Par le 11 décembre 2015

La ville gardoise dirigée par le Front national a voté au premier tour à 60 % pour le parti de Marine Le Pen. Fragmentée au plan politique comme associatif, la résistance anti-FN peine à proposer une alternative. Reportage dans le maquis beaucairois de l’entre-deux-tours.

Une ville où les habitants ne courent pas les rues à l'image de cette place.

Parties à la recherche des opposants au FN, nous sommes arrivées sous la grisaille dans une ville tourmentée en ce mardi 8 décembre d’entre-deux-tours. 16 000 personnes vivent à Beaucaire, mais personne ne s’aventure sur les pavés glissants de la ville. En votant à 60 % FN au premier tour des régionales, Beaucaire s’octroie le score frontiste le plus élevé du Languedoc-Roussillon-Midi-Pyrénées. Les opposants politiques et associatifs n’ont pas déserté la ville, mais le frontiste Julien Sanchez maire de Beaucaire, semble tirer des avantages de leurs bisbilles intestines.

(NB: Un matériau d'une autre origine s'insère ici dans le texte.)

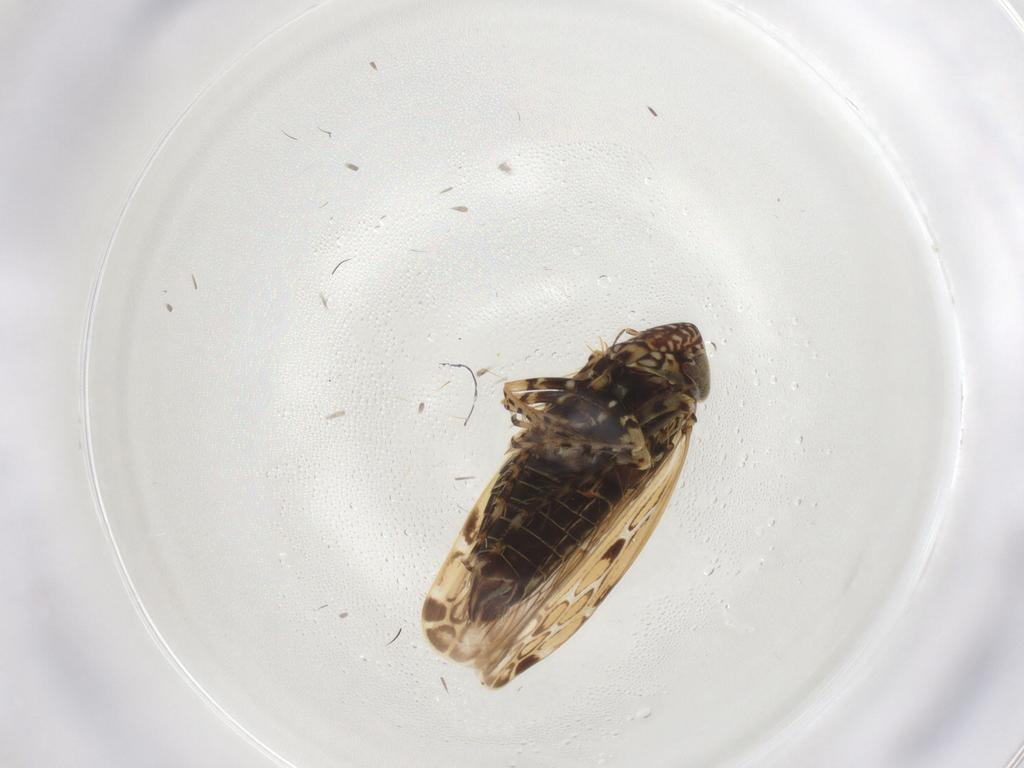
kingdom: Animalia
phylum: Arthropoda
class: Insecta
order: Hemiptera
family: Cicadellidae
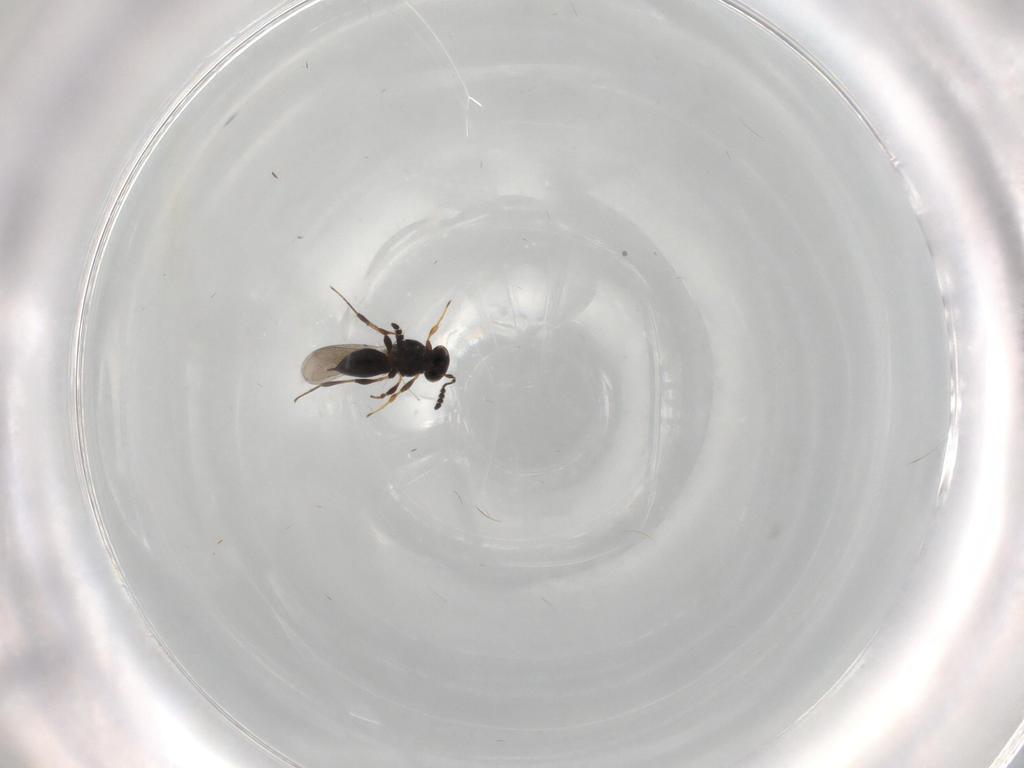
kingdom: Animalia
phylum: Arthropoda
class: Insecta
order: Hymenoptera
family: Platygastridae
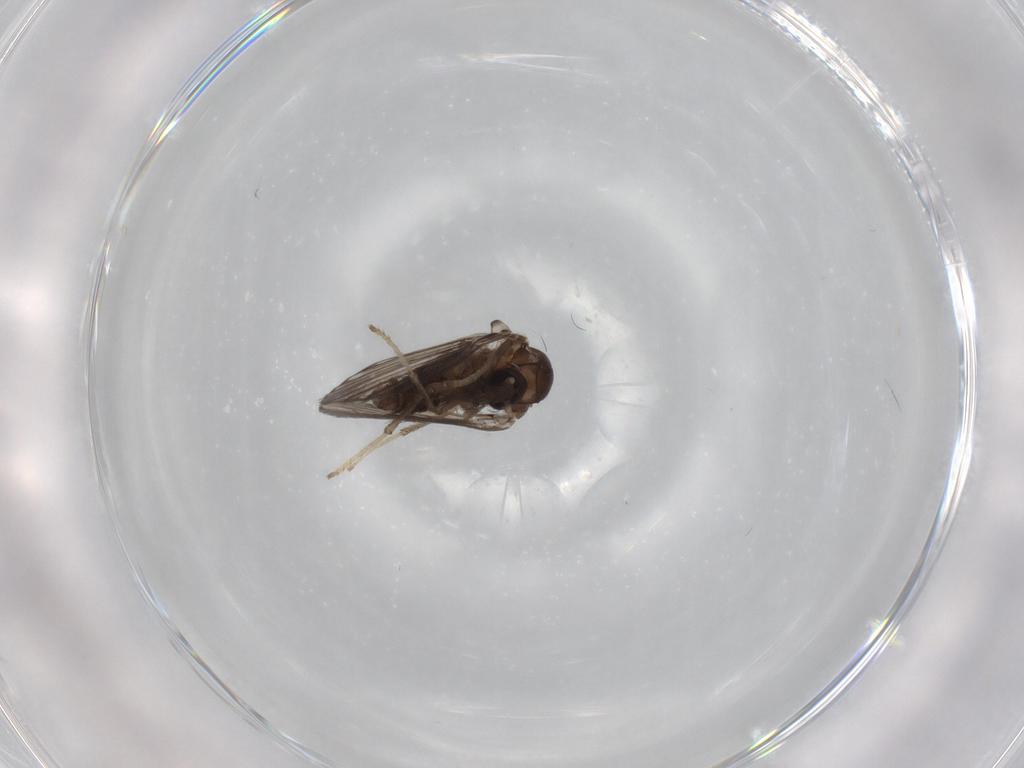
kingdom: Animalia
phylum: Arthropoda
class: Insecta
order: Diptera
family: Psychodidae
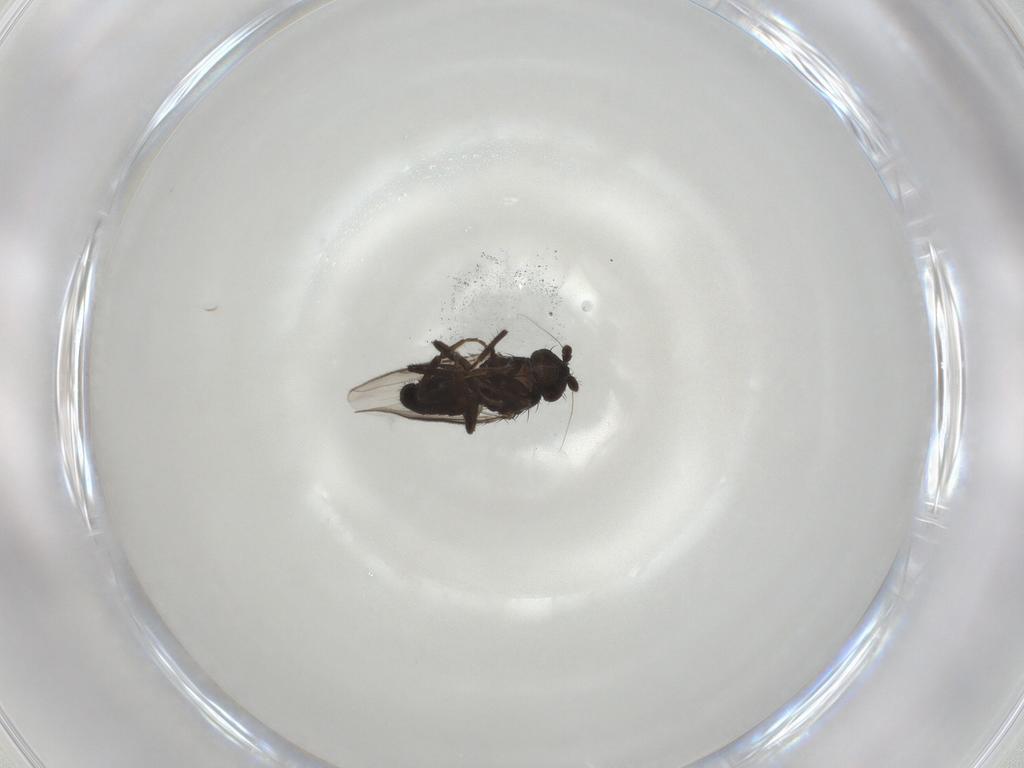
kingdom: Animalia
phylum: Arthropoda
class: Insecta
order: Diptera
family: Sphaeroceridae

Une résistance associative mise à mal

Le milieu associatif beaucairois est structuré par le sport, la culture et la politique. Pilier de l’opposition au Front national, le Rassemblement citoyen de Beaucaire (RCB) a été créé par quatre habitantes et compte aujourd’hui une vingtaine de membres. La blogueuse Laure Cordelet, une des fondatrices, habite la ville depuis quatre ans. « Avant je n’étais pas du tout politisée, je venais d’une famille de droite. Je votais centre-droit. Mais avec l’élection de Sanchez, la parole raciste s’est libérée. C’est là que j’ai décidé de créer le Rassemblement ». Ateliers d’instruction civique, manifestations et conférence sont les principaux moyens d’action de l’association.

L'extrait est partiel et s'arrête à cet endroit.